EXERCISE DETAILS: Copy out the lines below without any change, starting at the one that contains "(elapsed < explosionCooldown" and ending at the final line, both included.

::::

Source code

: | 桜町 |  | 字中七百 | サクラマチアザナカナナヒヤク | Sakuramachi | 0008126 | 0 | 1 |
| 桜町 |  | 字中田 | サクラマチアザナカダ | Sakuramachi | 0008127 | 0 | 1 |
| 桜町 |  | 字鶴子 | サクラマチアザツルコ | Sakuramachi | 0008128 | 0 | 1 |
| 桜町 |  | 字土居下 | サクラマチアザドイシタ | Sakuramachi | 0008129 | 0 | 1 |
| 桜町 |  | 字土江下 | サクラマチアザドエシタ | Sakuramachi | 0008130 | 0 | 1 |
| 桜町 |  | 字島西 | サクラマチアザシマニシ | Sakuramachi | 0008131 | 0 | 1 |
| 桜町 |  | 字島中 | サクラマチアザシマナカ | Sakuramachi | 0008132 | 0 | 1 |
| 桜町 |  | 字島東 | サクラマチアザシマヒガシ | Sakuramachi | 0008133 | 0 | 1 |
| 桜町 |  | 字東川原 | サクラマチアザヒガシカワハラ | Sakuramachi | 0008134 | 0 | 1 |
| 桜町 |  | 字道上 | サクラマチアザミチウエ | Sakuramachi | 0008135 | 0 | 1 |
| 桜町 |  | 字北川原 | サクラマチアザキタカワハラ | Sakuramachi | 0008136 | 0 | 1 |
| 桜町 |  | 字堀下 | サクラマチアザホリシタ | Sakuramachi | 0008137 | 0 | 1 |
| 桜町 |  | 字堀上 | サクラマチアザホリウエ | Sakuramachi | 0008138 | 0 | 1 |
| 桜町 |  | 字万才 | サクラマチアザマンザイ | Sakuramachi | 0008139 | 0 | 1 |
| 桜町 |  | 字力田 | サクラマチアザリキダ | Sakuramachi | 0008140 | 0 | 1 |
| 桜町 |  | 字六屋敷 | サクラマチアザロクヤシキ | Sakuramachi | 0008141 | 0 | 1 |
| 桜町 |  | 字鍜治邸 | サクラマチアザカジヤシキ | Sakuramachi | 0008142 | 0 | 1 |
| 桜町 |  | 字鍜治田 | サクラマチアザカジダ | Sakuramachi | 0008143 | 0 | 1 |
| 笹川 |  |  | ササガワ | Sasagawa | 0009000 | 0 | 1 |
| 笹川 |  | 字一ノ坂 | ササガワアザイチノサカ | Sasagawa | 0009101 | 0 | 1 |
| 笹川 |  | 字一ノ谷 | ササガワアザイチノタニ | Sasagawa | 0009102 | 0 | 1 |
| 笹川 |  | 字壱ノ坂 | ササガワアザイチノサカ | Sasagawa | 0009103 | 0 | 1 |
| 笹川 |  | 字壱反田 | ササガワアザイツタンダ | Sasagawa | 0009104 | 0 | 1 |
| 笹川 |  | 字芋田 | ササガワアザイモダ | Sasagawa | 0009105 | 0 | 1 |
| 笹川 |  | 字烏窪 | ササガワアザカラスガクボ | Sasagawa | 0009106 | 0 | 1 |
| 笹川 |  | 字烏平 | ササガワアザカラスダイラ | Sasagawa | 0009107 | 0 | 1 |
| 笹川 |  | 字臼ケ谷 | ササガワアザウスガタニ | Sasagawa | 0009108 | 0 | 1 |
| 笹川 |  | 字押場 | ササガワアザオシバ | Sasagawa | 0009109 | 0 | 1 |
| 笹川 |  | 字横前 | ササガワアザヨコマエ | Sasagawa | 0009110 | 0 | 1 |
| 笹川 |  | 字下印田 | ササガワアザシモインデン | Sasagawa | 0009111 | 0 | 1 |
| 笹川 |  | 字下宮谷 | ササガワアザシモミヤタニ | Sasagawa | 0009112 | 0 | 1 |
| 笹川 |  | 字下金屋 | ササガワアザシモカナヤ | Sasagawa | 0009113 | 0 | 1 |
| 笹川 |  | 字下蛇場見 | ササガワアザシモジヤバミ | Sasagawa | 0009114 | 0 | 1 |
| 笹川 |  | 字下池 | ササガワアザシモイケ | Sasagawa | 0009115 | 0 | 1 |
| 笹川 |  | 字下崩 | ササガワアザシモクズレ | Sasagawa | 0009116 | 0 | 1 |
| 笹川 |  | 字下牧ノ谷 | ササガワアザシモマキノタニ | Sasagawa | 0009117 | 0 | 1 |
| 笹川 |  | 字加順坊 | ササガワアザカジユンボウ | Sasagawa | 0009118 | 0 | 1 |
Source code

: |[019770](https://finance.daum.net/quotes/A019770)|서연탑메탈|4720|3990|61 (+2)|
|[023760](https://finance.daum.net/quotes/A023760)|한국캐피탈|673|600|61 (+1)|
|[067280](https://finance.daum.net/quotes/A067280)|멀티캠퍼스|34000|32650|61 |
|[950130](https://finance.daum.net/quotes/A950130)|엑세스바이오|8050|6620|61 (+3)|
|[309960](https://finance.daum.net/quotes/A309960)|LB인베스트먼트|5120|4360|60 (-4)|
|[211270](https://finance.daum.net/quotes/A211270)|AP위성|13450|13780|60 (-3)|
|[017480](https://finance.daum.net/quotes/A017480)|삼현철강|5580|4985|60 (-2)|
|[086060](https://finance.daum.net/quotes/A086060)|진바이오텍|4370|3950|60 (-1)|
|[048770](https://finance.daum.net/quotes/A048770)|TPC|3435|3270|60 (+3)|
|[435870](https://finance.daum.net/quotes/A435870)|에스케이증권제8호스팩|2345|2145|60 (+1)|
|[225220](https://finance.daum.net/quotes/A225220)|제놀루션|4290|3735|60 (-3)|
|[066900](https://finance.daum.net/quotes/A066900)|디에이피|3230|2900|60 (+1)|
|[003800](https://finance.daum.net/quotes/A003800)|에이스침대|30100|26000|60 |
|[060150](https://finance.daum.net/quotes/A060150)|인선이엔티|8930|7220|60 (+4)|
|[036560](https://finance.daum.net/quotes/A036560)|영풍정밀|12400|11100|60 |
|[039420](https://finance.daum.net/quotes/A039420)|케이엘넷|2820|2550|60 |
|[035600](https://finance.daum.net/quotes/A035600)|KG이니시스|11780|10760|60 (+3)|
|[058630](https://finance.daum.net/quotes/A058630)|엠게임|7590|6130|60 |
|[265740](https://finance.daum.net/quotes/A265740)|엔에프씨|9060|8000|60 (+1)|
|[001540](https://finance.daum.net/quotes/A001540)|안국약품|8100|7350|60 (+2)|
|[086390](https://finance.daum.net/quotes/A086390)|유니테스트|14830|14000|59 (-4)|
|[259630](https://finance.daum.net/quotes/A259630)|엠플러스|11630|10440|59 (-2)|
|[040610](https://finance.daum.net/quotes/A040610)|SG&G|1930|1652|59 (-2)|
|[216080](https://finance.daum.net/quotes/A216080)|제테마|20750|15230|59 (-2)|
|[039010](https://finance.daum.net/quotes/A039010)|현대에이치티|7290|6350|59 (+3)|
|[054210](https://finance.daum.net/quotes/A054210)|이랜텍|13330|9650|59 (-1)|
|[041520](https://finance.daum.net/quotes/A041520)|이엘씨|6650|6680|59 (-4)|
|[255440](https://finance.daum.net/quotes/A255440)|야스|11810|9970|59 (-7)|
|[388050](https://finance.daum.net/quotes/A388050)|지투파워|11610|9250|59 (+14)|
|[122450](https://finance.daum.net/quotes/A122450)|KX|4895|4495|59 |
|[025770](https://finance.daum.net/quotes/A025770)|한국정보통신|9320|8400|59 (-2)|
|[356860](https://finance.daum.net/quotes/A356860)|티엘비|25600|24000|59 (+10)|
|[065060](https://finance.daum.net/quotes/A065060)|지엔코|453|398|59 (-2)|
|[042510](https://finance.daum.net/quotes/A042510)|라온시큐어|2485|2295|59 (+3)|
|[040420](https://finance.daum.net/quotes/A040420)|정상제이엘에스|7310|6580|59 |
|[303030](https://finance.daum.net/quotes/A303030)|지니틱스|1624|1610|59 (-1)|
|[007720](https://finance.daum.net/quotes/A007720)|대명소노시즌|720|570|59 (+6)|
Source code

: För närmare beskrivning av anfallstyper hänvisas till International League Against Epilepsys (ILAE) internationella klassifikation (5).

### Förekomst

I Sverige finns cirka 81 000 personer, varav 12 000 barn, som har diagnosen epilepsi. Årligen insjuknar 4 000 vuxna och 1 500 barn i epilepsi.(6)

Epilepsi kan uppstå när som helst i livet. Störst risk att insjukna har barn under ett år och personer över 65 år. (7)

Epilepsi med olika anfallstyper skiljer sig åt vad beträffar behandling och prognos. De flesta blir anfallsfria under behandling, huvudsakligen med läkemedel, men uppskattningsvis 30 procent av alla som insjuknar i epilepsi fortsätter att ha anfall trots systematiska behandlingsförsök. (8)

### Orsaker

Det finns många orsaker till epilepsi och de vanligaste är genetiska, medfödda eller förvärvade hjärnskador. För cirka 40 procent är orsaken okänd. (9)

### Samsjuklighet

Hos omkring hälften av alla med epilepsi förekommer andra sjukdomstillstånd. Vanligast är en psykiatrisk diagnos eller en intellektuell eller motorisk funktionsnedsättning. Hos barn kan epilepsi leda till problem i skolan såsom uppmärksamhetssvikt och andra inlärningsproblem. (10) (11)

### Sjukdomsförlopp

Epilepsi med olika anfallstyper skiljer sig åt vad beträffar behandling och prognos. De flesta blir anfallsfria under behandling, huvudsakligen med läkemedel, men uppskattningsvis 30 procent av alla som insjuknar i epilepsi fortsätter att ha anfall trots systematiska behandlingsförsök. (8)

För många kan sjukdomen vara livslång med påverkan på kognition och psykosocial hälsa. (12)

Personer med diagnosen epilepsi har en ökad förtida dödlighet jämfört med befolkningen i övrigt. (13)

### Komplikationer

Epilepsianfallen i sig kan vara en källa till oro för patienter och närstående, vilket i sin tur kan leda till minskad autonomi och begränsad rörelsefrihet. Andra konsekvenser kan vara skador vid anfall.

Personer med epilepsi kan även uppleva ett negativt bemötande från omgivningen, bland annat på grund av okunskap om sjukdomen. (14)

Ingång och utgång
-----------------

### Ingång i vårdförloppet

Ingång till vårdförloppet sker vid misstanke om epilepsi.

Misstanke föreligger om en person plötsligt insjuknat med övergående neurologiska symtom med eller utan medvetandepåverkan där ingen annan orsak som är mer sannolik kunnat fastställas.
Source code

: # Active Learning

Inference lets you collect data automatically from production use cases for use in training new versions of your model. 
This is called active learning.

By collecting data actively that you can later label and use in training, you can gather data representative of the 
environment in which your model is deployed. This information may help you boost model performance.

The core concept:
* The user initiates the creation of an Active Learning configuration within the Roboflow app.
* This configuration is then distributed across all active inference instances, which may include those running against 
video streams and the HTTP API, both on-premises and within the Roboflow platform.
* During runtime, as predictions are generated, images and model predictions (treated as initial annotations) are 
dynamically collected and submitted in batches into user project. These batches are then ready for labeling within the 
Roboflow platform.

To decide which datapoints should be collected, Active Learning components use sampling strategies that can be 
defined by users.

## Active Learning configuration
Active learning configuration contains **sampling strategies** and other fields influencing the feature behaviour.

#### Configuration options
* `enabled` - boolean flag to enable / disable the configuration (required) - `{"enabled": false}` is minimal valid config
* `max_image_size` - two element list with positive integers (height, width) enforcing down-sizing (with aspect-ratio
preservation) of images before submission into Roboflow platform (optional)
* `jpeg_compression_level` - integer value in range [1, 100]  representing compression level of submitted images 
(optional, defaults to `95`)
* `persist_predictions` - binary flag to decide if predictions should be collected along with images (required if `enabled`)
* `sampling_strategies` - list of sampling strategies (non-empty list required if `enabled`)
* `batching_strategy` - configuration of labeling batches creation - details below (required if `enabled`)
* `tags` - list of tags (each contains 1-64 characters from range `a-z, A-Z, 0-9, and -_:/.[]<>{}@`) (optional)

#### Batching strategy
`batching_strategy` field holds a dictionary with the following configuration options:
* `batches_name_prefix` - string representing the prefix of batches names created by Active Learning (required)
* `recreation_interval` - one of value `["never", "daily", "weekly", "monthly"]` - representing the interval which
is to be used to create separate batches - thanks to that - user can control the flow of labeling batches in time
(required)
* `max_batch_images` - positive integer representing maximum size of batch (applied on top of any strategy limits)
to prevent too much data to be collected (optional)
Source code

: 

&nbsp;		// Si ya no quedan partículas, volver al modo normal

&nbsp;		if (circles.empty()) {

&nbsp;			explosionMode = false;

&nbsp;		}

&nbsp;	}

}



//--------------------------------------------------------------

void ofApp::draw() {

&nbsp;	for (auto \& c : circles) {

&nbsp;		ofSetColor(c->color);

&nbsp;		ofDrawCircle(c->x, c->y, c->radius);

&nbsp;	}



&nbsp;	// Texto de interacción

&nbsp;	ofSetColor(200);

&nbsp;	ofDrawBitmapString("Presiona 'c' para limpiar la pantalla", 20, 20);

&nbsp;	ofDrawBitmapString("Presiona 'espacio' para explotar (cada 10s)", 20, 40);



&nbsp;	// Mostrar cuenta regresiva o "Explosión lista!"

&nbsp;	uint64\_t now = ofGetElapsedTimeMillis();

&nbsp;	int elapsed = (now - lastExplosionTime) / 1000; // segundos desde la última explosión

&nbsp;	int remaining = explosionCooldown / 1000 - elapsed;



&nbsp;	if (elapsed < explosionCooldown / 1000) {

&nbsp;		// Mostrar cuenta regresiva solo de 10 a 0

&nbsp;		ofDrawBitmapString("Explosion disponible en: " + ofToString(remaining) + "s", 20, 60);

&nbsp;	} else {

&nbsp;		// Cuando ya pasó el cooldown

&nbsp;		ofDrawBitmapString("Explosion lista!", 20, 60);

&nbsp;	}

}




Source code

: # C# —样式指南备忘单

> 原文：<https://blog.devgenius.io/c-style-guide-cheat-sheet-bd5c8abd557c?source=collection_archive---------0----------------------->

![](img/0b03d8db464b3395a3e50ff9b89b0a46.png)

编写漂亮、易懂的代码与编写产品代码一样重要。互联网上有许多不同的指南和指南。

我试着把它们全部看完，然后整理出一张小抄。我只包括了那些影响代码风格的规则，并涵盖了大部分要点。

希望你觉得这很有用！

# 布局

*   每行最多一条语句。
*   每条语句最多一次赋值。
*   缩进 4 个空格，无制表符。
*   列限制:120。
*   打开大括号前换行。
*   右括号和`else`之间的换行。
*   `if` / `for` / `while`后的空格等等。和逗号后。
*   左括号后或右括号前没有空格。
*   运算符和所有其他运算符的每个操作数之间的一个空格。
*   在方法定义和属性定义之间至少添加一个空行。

::::

RESULT OF THIS EXERCISE:
&nbsp;	if (elapsed < explosionCooldown / 1000) {

&nbsp;		// Mostrar cuenta regresiva solo de 10 a 0

&nbsp;		ofDrawBitmapString("Explosion disponible en: " + ofToString(remaining) + "s", 20, 60);

&nbsp;	} else {

&nbsp;		// Cuando ya pasó el cooldown

&nbsp;		ofDrawBitmapString("Explosion lista!", 20, 60);

&nbsp;	}

}




Source code

: # C# —样式指南备忘单

> 原文：<https://blog.devgenius.io/c-style-guide-cheat-sheet-bd5c8abd557c?source=collection_archive---------0----------------------->

![](img/0b03d8db464b3395a3e50ff9b89b0a46.png)

编写漂亮、易懂的代码与编写产品代码一样重要。互联网上有许多不同的指南和指南。

我试着把它们全部看完，然后整理出一张小抄。我只包括了那些影响代码风格的规则，并涵盖了大部分要点。

希望你觉得这很有用！

# 布局

*   每行最多一条语句。
*   每条语句最多一次赋值。
*   缩进 4 个空格，无制表符。
*   列限制:120。
*   打开大括号前换行。
*   右括号和`else`之间的换行。
*   `if` / `for` / `while`后的空格等等。和逗号后。
*   左括号后或右括号前没有空格。
*   运算符和所有其他运算符的每个操作数之间的一个空格。
*   在方法定义和属性定义之间至少添加一个空行。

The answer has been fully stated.